Beneath this line sits some data. Return only its lines from the one holding "Picture 2: EM" through the one holding "Would accepting the", inclusive, exactly, with the images removed.

▶ Study material:
☆ ☆ ☆

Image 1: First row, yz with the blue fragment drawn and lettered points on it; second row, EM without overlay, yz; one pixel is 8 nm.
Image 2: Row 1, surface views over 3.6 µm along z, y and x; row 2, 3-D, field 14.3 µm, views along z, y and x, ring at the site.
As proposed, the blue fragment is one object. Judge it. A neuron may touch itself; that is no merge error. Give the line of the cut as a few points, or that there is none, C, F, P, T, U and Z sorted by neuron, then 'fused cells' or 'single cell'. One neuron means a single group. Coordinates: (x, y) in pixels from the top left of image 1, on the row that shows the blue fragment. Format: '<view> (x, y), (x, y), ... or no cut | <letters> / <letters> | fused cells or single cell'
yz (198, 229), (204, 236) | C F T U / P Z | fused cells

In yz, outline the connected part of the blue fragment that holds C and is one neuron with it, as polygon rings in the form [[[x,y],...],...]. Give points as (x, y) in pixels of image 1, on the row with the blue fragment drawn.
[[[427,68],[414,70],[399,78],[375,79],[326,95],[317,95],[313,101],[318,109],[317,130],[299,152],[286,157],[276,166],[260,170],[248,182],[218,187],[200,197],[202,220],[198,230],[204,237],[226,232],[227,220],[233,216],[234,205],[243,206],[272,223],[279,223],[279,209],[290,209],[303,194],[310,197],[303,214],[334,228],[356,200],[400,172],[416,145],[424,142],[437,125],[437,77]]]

☆ ☆ ☆

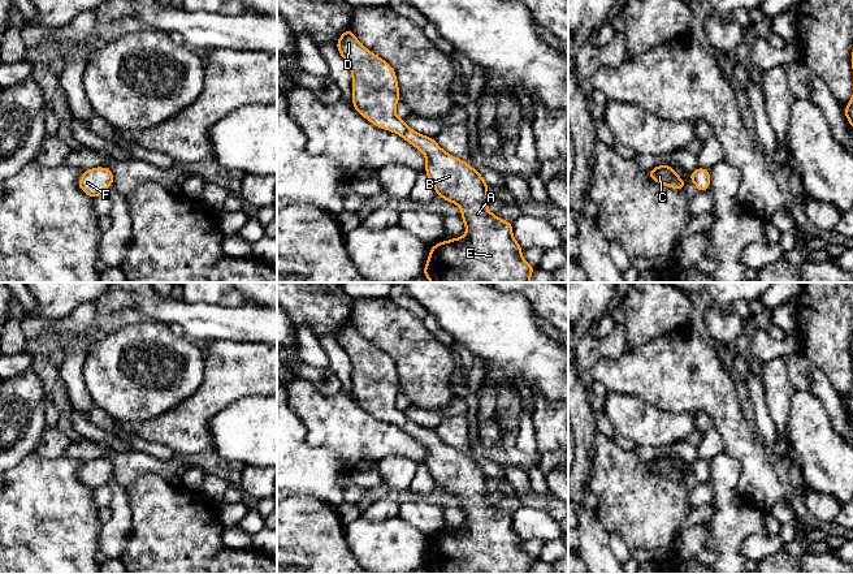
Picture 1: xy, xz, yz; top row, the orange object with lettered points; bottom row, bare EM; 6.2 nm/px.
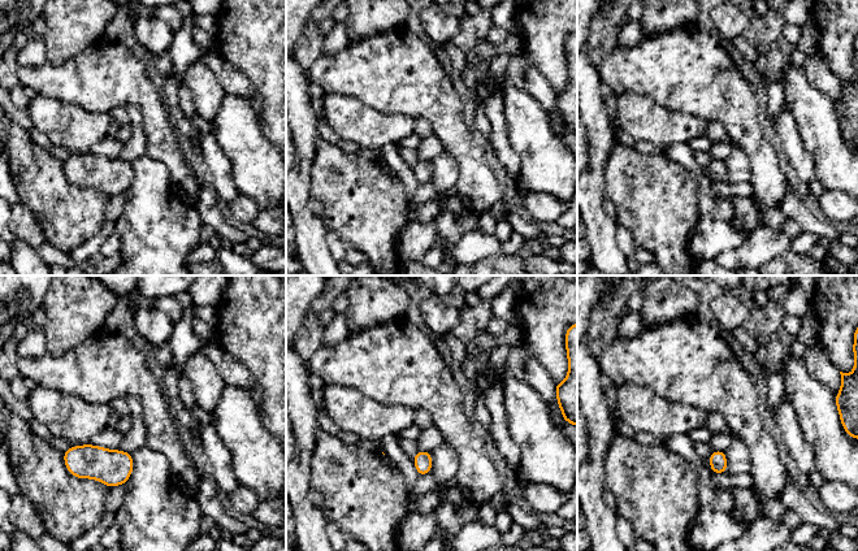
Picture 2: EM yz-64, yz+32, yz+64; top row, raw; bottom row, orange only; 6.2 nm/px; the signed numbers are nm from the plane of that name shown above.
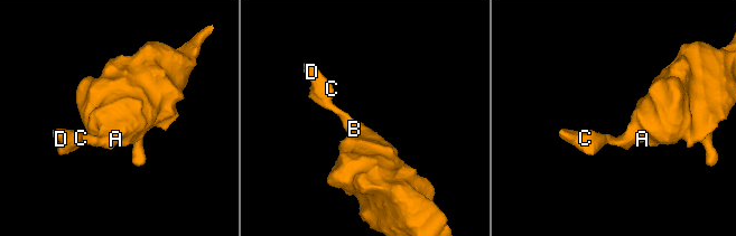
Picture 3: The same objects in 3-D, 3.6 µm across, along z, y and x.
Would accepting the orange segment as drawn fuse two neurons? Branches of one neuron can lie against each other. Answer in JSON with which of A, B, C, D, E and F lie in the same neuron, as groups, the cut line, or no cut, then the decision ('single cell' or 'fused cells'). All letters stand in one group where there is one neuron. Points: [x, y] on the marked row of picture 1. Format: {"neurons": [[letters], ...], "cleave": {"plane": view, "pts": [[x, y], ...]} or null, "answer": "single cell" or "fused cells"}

☆ ☆ ☆

▶ Task result:
Picture 2: EM yz-64, yz+32, yz+64; top row, raw; bottom row, orange only; 6.2 nm/px; the signed numbers are nm from the plane of that name shown above.
Picture 3: The same objects in 3-D, 3.6 µm across, along z, y and x.
Would accepting the orange segment as drawn fuse two neurons? Branches of one neuron can lie against each other. Answer in JSON with which of A, B, C, D, E and F lie in the same neuron, as groups, the cut line, or no cut, then the decision ('single cell' or 'fused cells'). All letters stand in one group where there is one neuron. Points: [x, y] on the marked row of picture 1. Format: {"neurons": [[letters], ...], "cleave": {"plane": view, "pts": [[x, y], ...]} or null, "answer": "single cell" or "fused cells"}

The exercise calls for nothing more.